Yang paling penting adalah saya merasa semua masalah, penderitaan dan penyakit saya jadi seperti kecil sekali bila dibandingkan dengan apa yang dihadapi oleh si tokoh yang kisah hidupnya di angkat dalam film itu.

The most important thing is I felt all my problem, suffering and illness are small if they are compared with what the man had to deal with.

Seburuk-buruknya keadaan saya, saya masih punya pekerjaan tetap, gaji tetap setiap bulan, segala pengeluaran ekstra karena sakit bisa dilunasi tanpa harus berhutang, masih ada rumah sendiri dan kami tetap utuh sebagai satu keluarga.

No matter how worst my situation was, I have a job, I get paid every month, every extra expenses could be paid without leaving us in debt, we have our own house and we remain as a family.

Inilah yang saya maksudkan dengan kita harus keluar dari perangkap.

This is what I meant when I wrote we have to get ourselves out of the trap.

Perangkap dalam bentuk kemarahan, kesedihan, rasa mengasihani diri sendiri, putus asa, kekesalan, mencari kambing hitam, membuat dalih, membenarkan diri sendiri, iri, benci, bersikap kekanak-kanakan.

The trap in the form of anger, sadness, self pity, despair, upsetness, looking for scapegoat, making excuses, envy, hatred, act childishly.

Saya tidak suka melihat orang yang membesar-besarkan perkara setiap kali ada masalah.
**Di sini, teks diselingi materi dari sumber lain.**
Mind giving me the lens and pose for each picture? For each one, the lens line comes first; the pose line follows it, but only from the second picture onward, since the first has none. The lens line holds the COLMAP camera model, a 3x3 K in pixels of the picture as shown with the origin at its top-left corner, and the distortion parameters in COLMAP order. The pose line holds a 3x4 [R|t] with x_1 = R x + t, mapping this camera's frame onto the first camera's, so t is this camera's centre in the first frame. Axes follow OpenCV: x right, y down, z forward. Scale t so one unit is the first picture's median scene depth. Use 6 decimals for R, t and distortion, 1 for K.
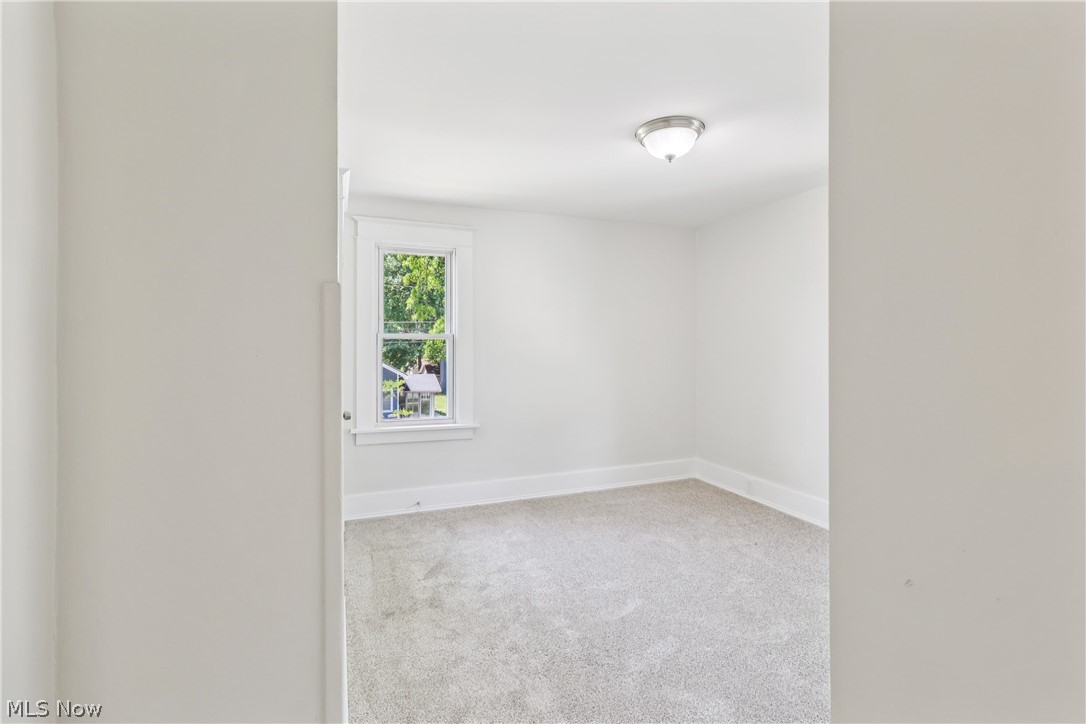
lens RADIAL K [[505.4, 0, 543.5], [0, 505.4, 355.2], [0, 0, 1]] dist [-0.000975, 0.000210]
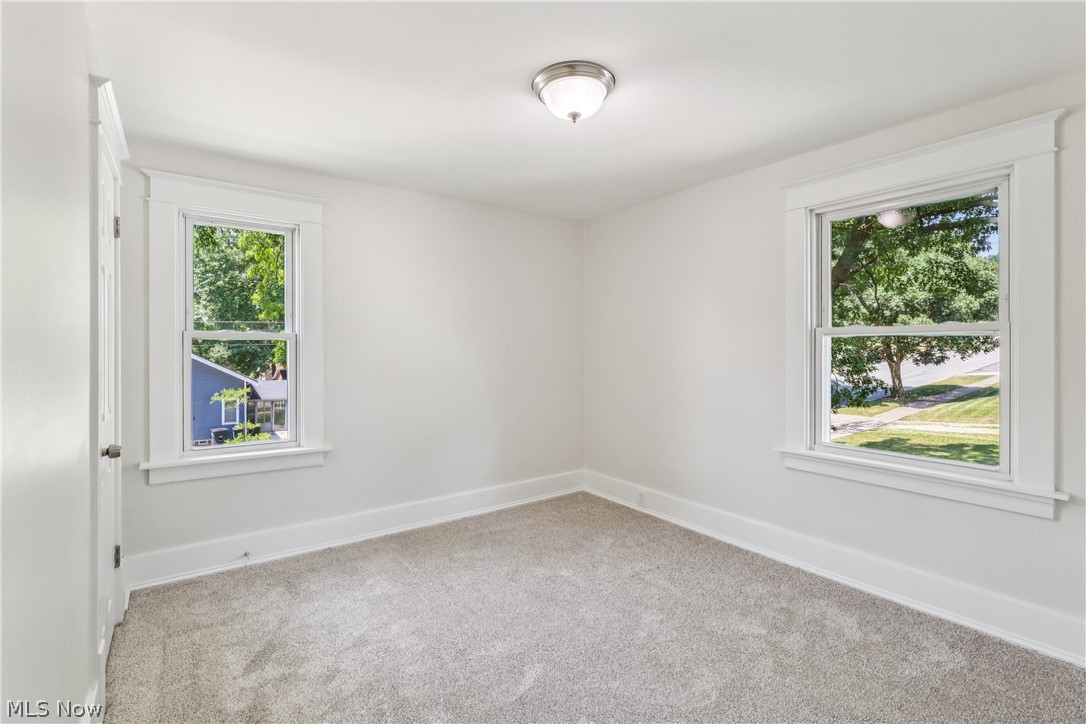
lens RADIAL K [[505.4, 0, 543.5], [0, 505.4, 355.2], [0, 0, 1]] dist [-0.000975, 0.000210]
pose [[0.968952, -0.003504, 0.247225, 0.000064], [0.004975, 0.999973, -0.005324, -0.001974], [-0.247200, 0.006388, 0.968943, 0.163450]]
Yang bereaksi seakan langit runtuh di atas kepalanya ketika sesuatu berjalan tidak sesuai dengan keinginan atau harapannya.
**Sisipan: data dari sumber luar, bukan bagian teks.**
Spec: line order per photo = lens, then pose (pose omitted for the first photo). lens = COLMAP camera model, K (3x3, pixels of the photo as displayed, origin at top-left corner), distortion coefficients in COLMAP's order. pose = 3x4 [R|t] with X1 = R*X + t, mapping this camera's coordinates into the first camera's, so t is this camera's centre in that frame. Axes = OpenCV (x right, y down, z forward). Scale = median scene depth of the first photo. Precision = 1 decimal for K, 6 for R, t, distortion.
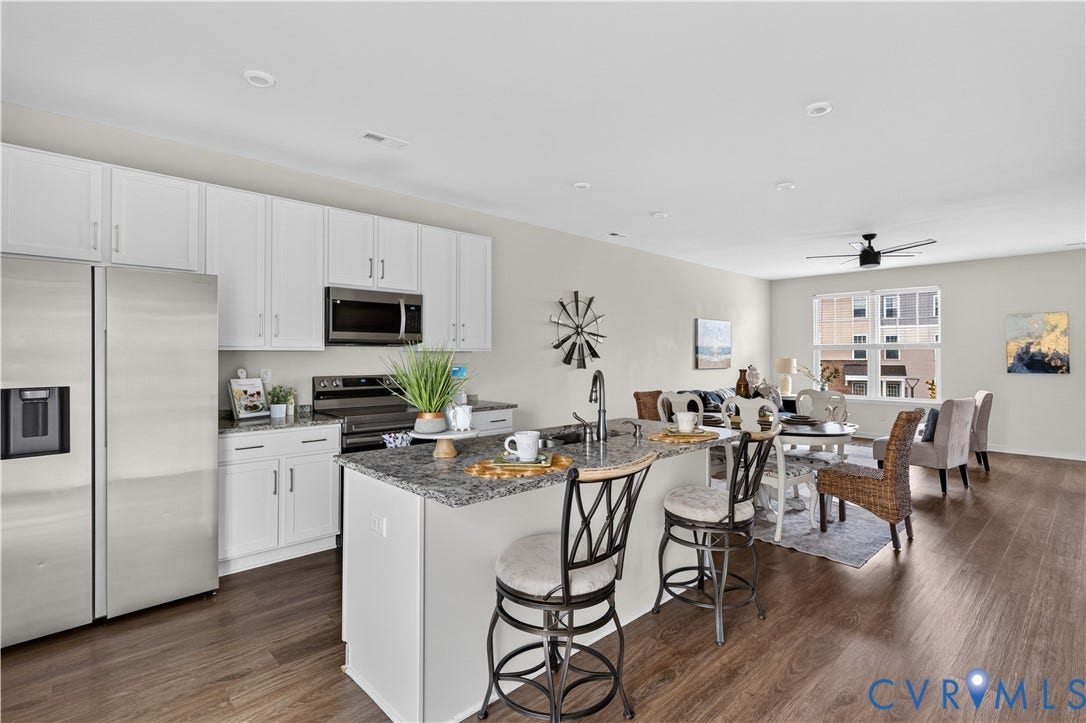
lens RADIAL K [[530.1, 0, 546.5], [0, 530.1, 345.0], [0, 0, 1]] dist [-0.001188, 0.000638]
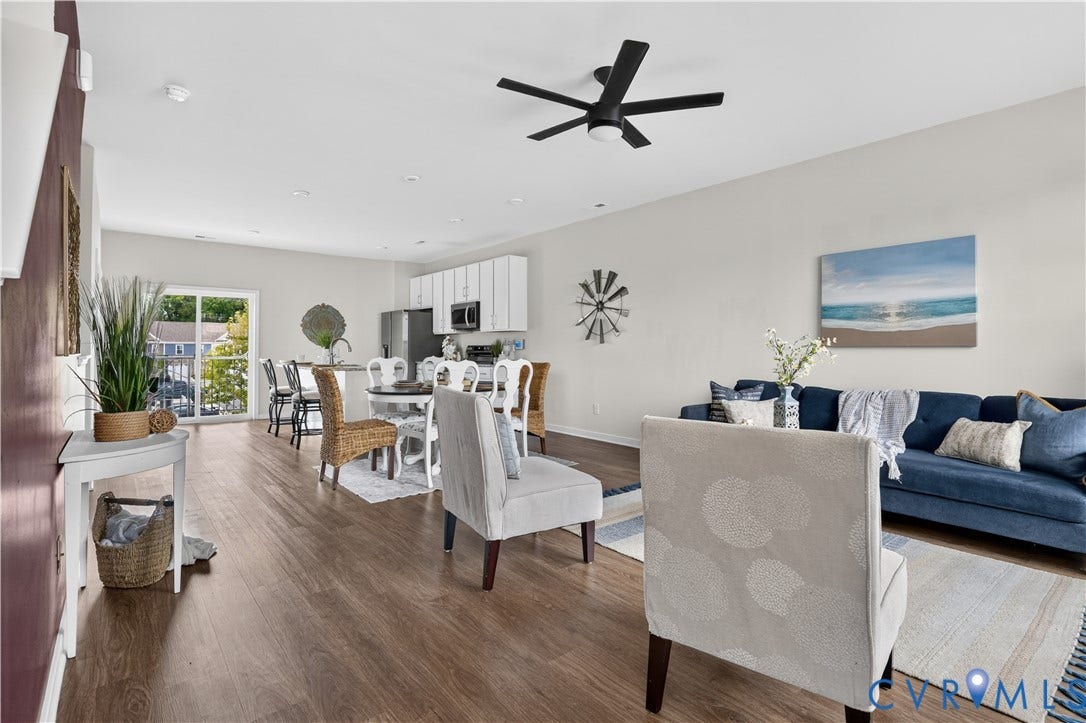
lens RADIAL K [[530.1, 0, 546.5], [0, 530.1, 345.0], [0, 0, 1]] dist [-0.001188, 0.000638]
pose [[-0.071822, -0.009094, -0.997376, 1.115461], [0.018106, 0.999782, -0.010420, 0.056918], [0.997253, -0.018807, -0.071641, 0.971125]]
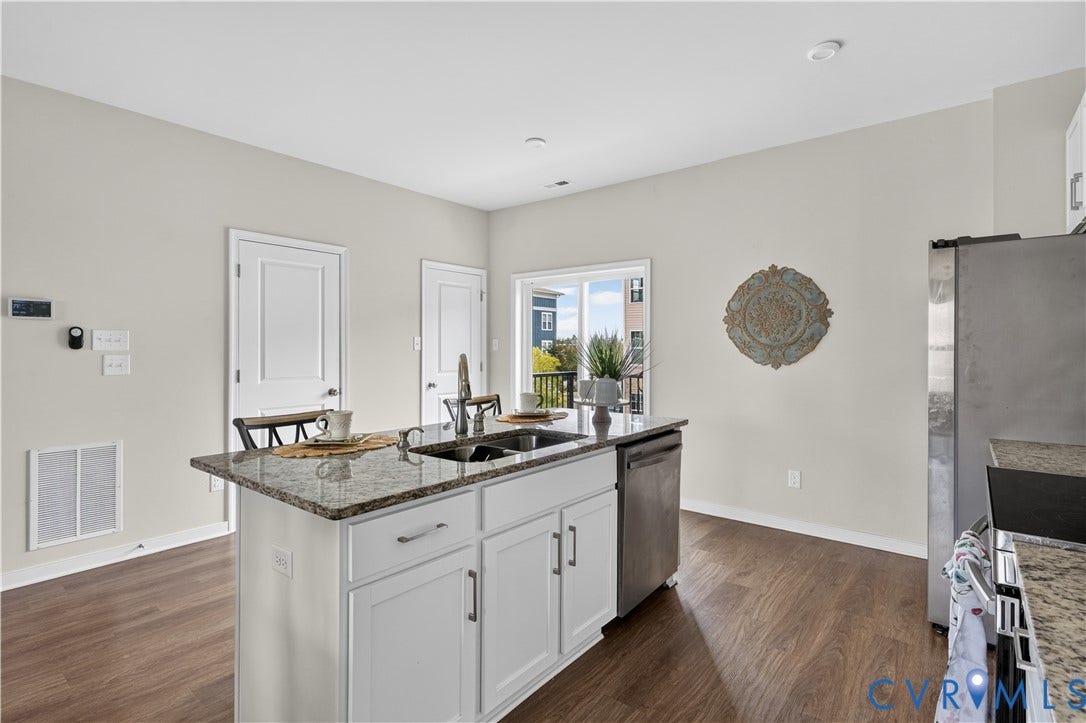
lens RADIAL K [[515.2, 0, 543.9], [0, 515.2, 354.0], [0, 0, 1]] dist [0.000835, 0.000174]
pose [[-0.993305, -0.003242, -0.115478, 0.029739], [-0.002134, 0.999951, -0.009714, 0.025922], [0.115504, -0.009403, -0.993263, 0.824841]]
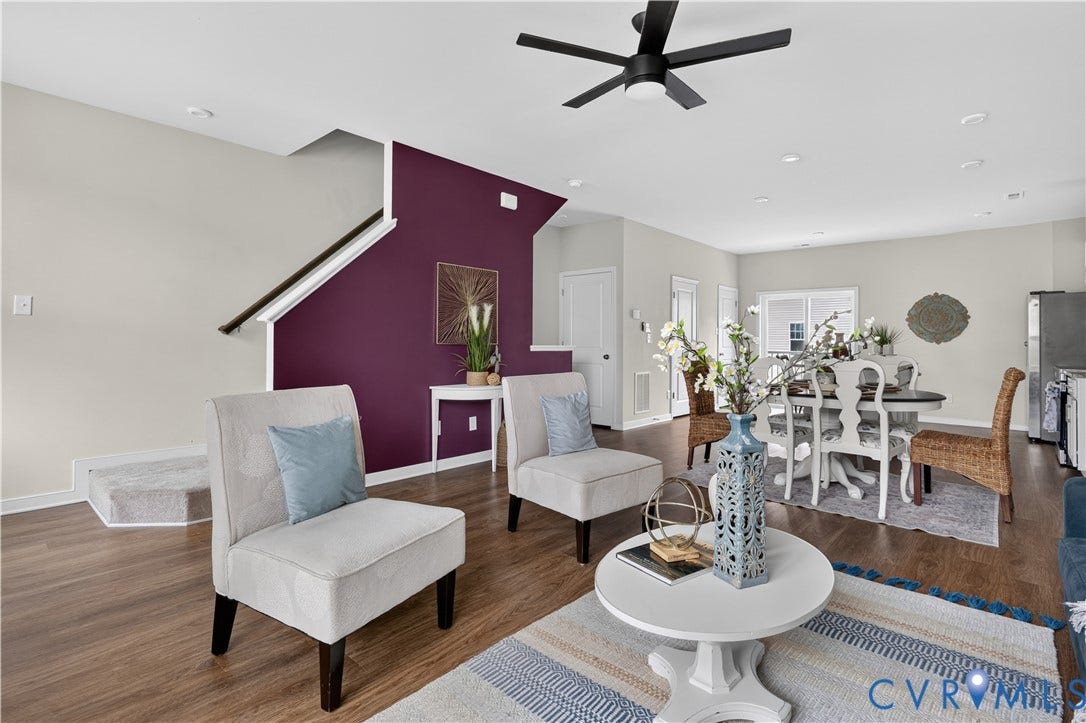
lens RADIAL K [[520.7, 0, 542.6], [0, 520.7, 334.5], [0, 0, 1]] dist [0.001158, 0.000647]
pose [[-0.996492, -0.014147, -0.082488, 0.725922], [-0.011511, 0.999411, -0.032342, 0.064380], [0.082897, -0.031279, -0.996067, 1.406911]]
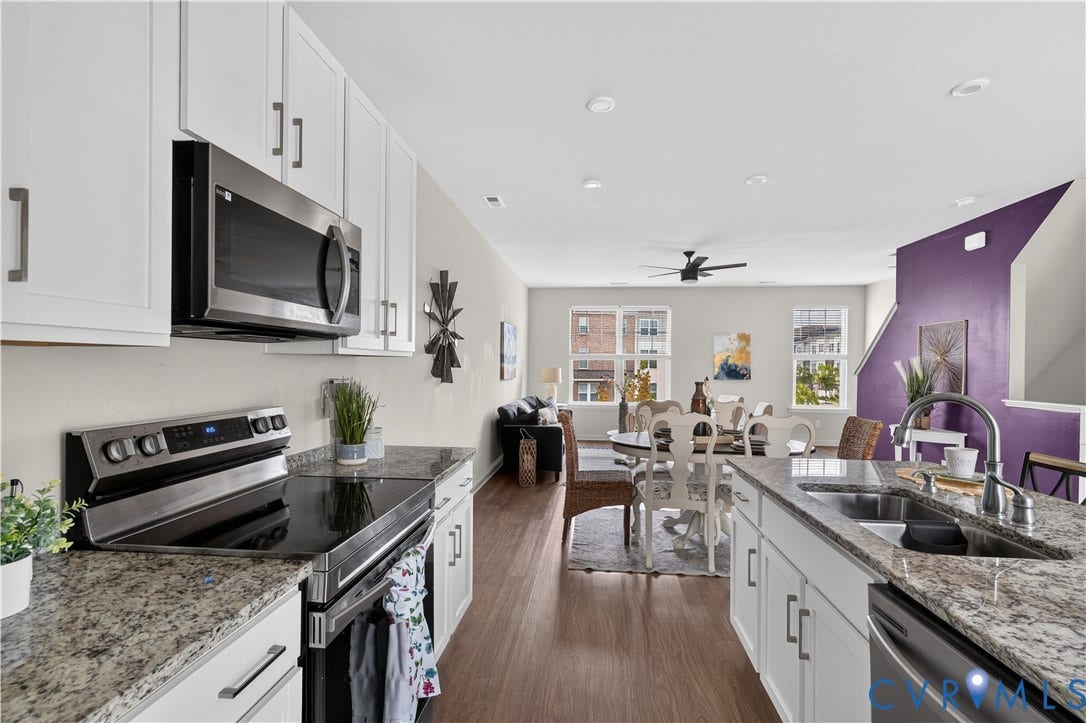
lens RADIAL K [[513.9, 0, 543.7], [0, 513.9, 366.4], [0, 0, 1]] dist [0.001236, 0.000180]
pose [[0.761307, 0.002492, 0.648387, -0.281313], [-0.018166, 0.999682, 0.017487, 0.008148], [-0.648137, -0.025091, 0.761110, 0.396504]]
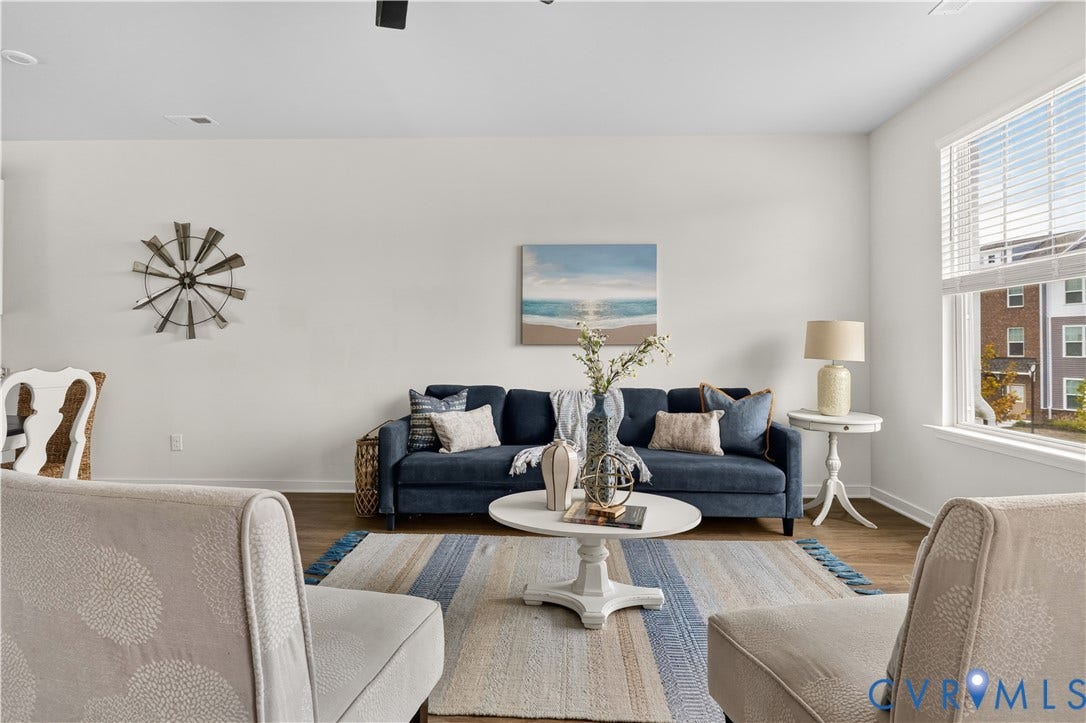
lens RADIAL K [[530.1, 0, 546.5], [0, 530.1, 345.0], [0, 0, 1]] dist [-0.001188, 0.000638]
pose [[0.706899, -0.006380, -0.707286, 0.856377], [0.014421, 0.999881, 0.005393, 0.055580], [0.707168, -0.014012, 0.706907, 0.848994]]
I dislike anyone who exaggerates thing when problem occurs. Who reacts as if sky fell on his/her head when things don’t go according to his/her wishes.

Atau orang yang lebih suka mengasihani diri sendiri. Memasang muka muram atau berkeliling menceritakan tentang penderitaannya.

Or to anyone who likes to dwell in self pity. Putting sad face or walk around telling everybody about his/her misfortune and suffering.

Berhentilah menjadi anak kecil.

Stop being a child.

Tidak mudah untuk berubah dari kanak-kanak menjadi seorang dewasa.

It is not easy to transform from being a child into an adult.

Saya menjalani kehidupan yang tidak mudah dari tahun 2001 sampai ke tahun 2013 ini. Kehidupan saya di tahun-tahun sebelumnya memang tidak bertabur bunga tapi rasanya yang saya alami dari selama 12 tahun terakhir ini lebih berat dari yang sebelumnya.

I had quite hard years from 2001-2013. My life was not an easy one before that but it seems in the past 12 years I have lived a more harder life.

Hasilnya sih banyak merubah sifat, kebiasaan dan kepribadian saya.

They have changed my characters, habits and personality.

Penyakit, kecelakaan, kehilangan pekerjaan dan perjuangan untuk mendapat pekerjaan, kesulitan keuangan, jatuh cinta-patah hati berjuta kali telah membuat saya berubah dari seorang kanak-kanak menjadi lebih dewasa.

Illness, accidents, losing a job and struggle to get a job, financial problem, falling in love-heart broken like a million of times have turned me from a child into an adult.

Umur tidak menjamin kita menjadi orang dewasa. Hanya dewasa dalam definisi hukum. Patut disayangkan kalau sikap, kelakuan dan cara berpikir kita ternyata tidak ada bedanya dengan anak berusia 5 tahun.

Age is not making us into adults. The law may set what age can be considered as adult. It is such a shame if the attitude, characters and way of thinking are showing no difference with a 5 year old.